======== SELECTION
3. Indexing Practice 

Indexing practices and tools are designed to maximize Precision and Recall. For example, the traditional "see" 
cross-reference is a Recall device. Link and role indicators are Recall and Precision devices respectively. Other 
devices include various types of cross-references, scope notes, parenthetical expressions, term weighting and 
authority control. Thesauri are the principal tools for authority control. Indexes must be constructed to truly reflect 
content, and to accommodate the mind frame of a wide range of information seekers. The document producer must 
also share in the responsibility of providing appropriate terms. A document should accurately convey the intended 
meaning, and provide searchable field tags to discriminate between document components. 

There are three main types of indexes. These are: 

• Pre-coordinate indexes (classification schemes, such as Library of Congress) 

• Post-coordinate indexes (standard computer retrieval) 

• Some variant flavor of both (faceted classification, human indexer selection) 

Classification schemes reflect the relevance judgment of subject experts in assigning documents to major subject 
categories. Most classification schemes are hierarchical arrangements, with more specific classes falling under 
broader ones. Yahoo, Alta Vista and numerous other search engine providers, use this system. The problem with 
pre-coordinate schemes is that it is difficult to ascertain in advance what prompts a relevance judgment from a 
user. Thus, the danger in pre-coordinate schemes is that relevant information may not be classified to suit 
individual needs. Also, coverage of the knowledge universe is limited drastically by the number of human indexers.
================
REQUIREMENT » According to the indexing practice text, why are pre-coordinate indexes risky? Answer in one to three sentences.
======== DATASET CONTENT
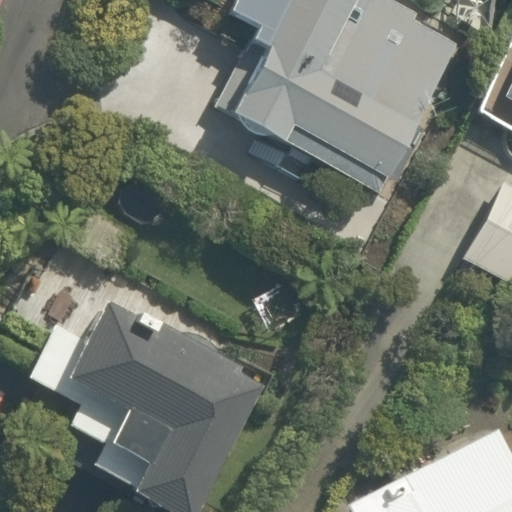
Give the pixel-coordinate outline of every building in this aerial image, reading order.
[(447,39),(380,0),(277,0),(211,114),(353,198),(447,39)] [(511,46),(489,94),(476,87),(463,114),(511,138),(511,46)] [(511,180),(510,179),(462,256),(511,286),(511,180)] [(116,452),(99,484),(153,511),(169,511),(240,379),(83,296),(62,337),(36,323),(9,374),(36,388),(41,378),(97,407),(82,435),(116,452)] [(336,511),(492,511),(511,502),(511,485),(482,425),(331,501),(336,511)]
================
CORRECT RESPONSE » It is difficult to tell in advance what prompts a user's relevance judgment. Relevant information may therefore not be classified in a way that suits individual needs. Coverage of the knowledge universe is also sharply limited by the number of human indexers.